I just finished William C. Kashatus’s biography of William Still, an African American abolitionist from Philadelphia who was a key figure as part of the Underground Rail Road. Something very surprising from the book was that Philadelphia had segregated streetcars in the 1860s that the city’s black population fought against. A full century before blacks fought to desegregate busses in the American South, Philadelphia was experiencing a fight for equality on public/private transit systems. In both cases, in the 1860’s and 1960’s, the social movements for racial equality focused on transit lead to violent protests. Couple the violence from those movements with the violence from recent Black Lives Matter protests and it seems fair to ask, can social change be achieved without violence?
I don’t want to focus only on black protests turning violent. An irrational mob of primarily white people attacked the National Capital on January 6th, 2020 after Donald Trump lost his re-election bid. The group was fighting for social change (not a social change that I would support – they wanted to reinstate a racist, moronic, demagogue as president against the principals of our democracy). Had the group succeeded we would have experienced a tectonic shift in our social and political system. This is in line with a theory that Yuval Noah Harari presents in his book Sapiens. He writes, “just as geologists expect that tectonic movements will result in earthquakes and volcanic eruptions, so might we expect that drastic social movements will result in bloody outbursts of violence.” The idea is that any major social change will involve violence. Whether it is an attempt to overthrow the American electoral system or to desegregate public transit, violence seems to be part of the system.
But is this accurate or just a misleading perception? I would argue, and despite the quote above I think Harari would support this argument, that violence is not actually a necessary component of major social change. Our perception of increasing violence is likely just due to biases in our thinking. We don’t consider the changes that have occurred without violence because they are not memorable and don’t receive the same media attention. Social changes attached to violence are much more memorable and much more likely to get news coverage and attention than social changes that are not accompanied by violence.
In the last decade in the United States there have been three major social changes that I can think of that haven’t involved any violence but could dramatically change our culture. I can even imagine a world where violence was employed in an attempt to reach the outcomes we have reached without violence. These three issues are gay marriage, marijuana legalization, and reductions in teen pregnancies and sex.
In a decade, the United States went from violence and vitriol around gay marriage to celebrating or passively accepting gay marriage. There has been violence against many individuals, but no major explosions of violence by pro- or anti-gay marriage advocates. Views simply shifted very quickly among the population in a short period of time.
The same has happened for marijuana legalization. A drug that has been unreasonably attacked and tied to racial fear and discrimination is gaining popularity and becoming decriminalized across the country. In a short span, the drug has gone from being a pure evil to something Snoop Dogg and Martha Stuart can discuss live on TV (I don’t know if they have discussed marijuana live on TV, but they do have a business partnership).
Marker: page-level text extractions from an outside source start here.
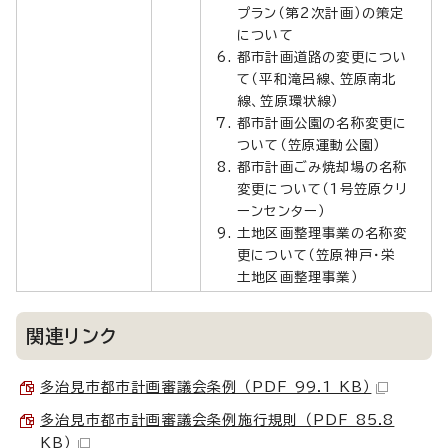
プラン（第2次計画）の策定
について
都市計画道路の変更につい
て（平和滝呂線、笠原南北
線、笠原環状線）
都市計画公園の名称変更に
ついて（笠原運動公園）
都市計画ごみ焼却場の名称
変更について（1号笠原クリ
ーンセンター）
土地区画整理事業の名称変
更について（笠原神戸・栄
土地区画整理事業）
関連リンク
多治見市都市計画審議会条例 （PDF 99.1 KB）
多治見市都市計画審議会条例施行規則 （PDF 85.8
KB）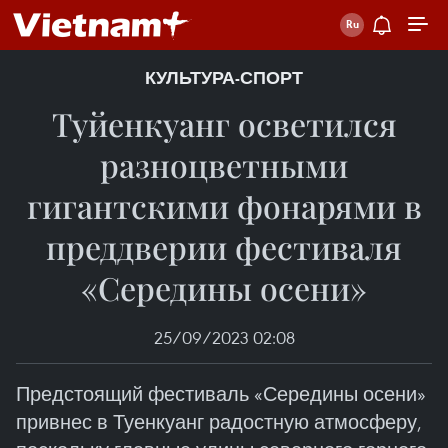
КУЛЬТУРА-СПОРТ
Туйенкуанг осветился
разноцветными
гигантскими фонарями в
преддверии фестиваля
«Середины осени»
25/09/2023 02:08
Предстоящий фестиваль «Середины осени»
привнес в Туенкуанг радостную атмосферу,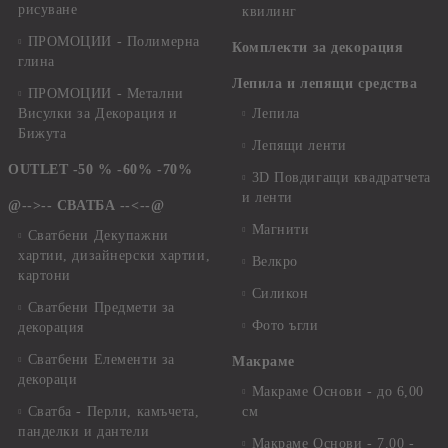
рисуване
квилинг
ПРОМОЦИИ - Полимерна
Комплекти за декорация
глина
Лепила и лепящи средства
ПРОМОЦИИ - Метални
Висулки за Декорация и
Лепила
Бижута
Лепящи ленти
OUTLET -50 % -60% -70%
3D Повдигащи квадратчета
и ленти
@-->-- СВАТБА --<--@
Магнити
Сватбени Декупажни
хартии, дизайнерски хартии,
Велкро
картони
Силикон
Сватбени Предмети за
Фото ъгли
декорация
Сватбени Елементи за
Макраме
декораци
Макраме Основи - до 6,00
Сватба - Перли, камъчета,
см
панделки и дантели
Макраме Основи - 7,00 -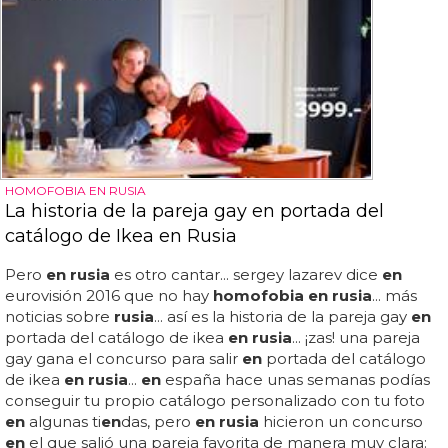
HOMOFOBIA EN RUSIA
La historia de la pareja gay en portada del
catálogo de Ikea en Rusia
Pero
en rusia
es otro cantar... sergey lazarev dice
en
eurovisión 2016 que no hay
homofobia en rusia
... más
noticias sobre
rusia
... así es la historia de la pareja gay
en
portada del catálogo de ikea
en rusia
... ¡zas! una pareja
gay gana el concurso para salir
en
portada del catálogo
de ikea
en rusia
...
en
españa hace unas semanas podías
conseguir tu propio catálogo personalizado con tu foto
en
algunas ti
en
das, pero
en rusia
hicieron un concurso
en
el que salió una pareja favorita de manera muy clara: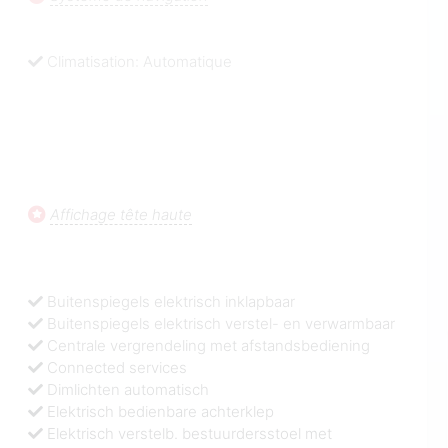
Climatisation: Automatique
Affichage tête haute
Buitenspiegels elektrisch inklapbaar
Buitenspiegels elektrisch verstel- en verwarmbaar
Centrale vergrendeling met afstandsbediening
Connected services
Dimlichten automatisch
Elektrisch bedienbare achterklep
Elektrisch verstelb. bestuurdersstoel met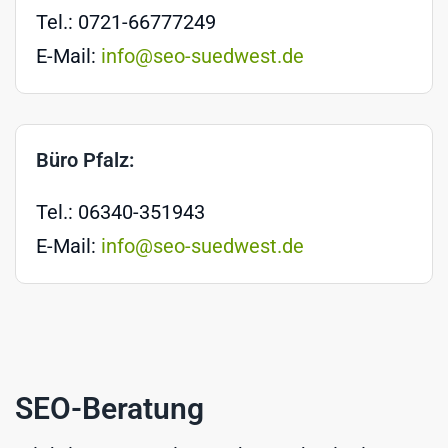
Tel.: 0721-66777249
E-Mail:
info@seo-suedwest.de
Büro Pfalz:
Tel.: 06340-351943
E-Mail:
info@seo-suedwest.de
SEO-Beratung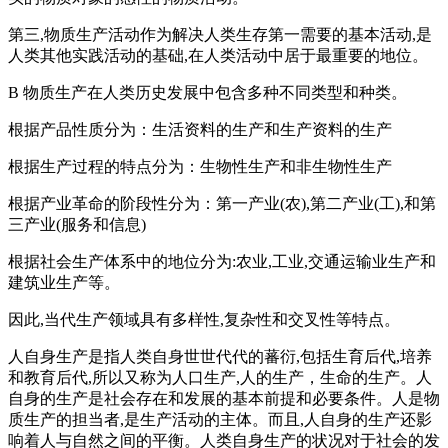
第三,物质生产活动作为解决人类生存第一需要的基本活动,是
人类其他实践活动的基础,在人类活动中居于最重要的地位。
B 物质生产在人类历史发展中包含多种不同类型和种类。
根据产品性质分为：生活资料的生产和生产资料的生产
根据生产过程的特点分为：生物性生产和非生物性生产
根据产业革命的阶段性分为：第一产业(农),第二产业(工),和第
三产业(服务和信息)
根据社会生产体系中的地位分为:农业,工业,交通运输业生产和
建筑业生产等。
因此,当代生产领域具有多样性,复杂性和交叉性等特点。
人自身生产是指人类自身世世代代的蕃衍,包括生育后代,培养
和教育后代,所以又称为人口生产,人的生产，生命的生产。人
自身的生产是社会存在和发展的基本前提和必要条件。人是物
质生产的担当者,是生产活动的主体。而且,人自身的生产还影
响着人与自然之间的平衡。人类自身生产的状况对于社会的发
Teen pregnancies are also decreasing, as are rates of teen sex. It isn’t obvious that these changes in teenage sexual behavior are taking place, and it isn’t clear why. In the past, teen sex has been harshly regulated and fought against, with young teen girls in particular facing sharp penalties which could include violence against their minds and bodies. Today, teen sex and pregnancy rates are declining while violence employed against young people is also declining (I know some young boys and girls experience sexual violence and physical violence related to sex, but there is no nationwide campaign of violence against teen sex) and many schools are being legally prevented from using violence as a punishment for children.
As Harari also writes in Sapiens, “the tectonic plates of history are moving at a frantic pace, but the volcanoes are mostly silent. The new elastic order seems to be able to contain and even initiate radical structural changes without collapsing into violent conflict.” Certainly violence has not disappeared, but it is striking to note that less violence has been employed for some major social changes in the United States in the last few years. This is a positive trend, and one we can all hope continues into the future. The riots of January 6th and the violence that erupted around protests against racial injustice in 2020 may be more of an outlier moving forward than the rule.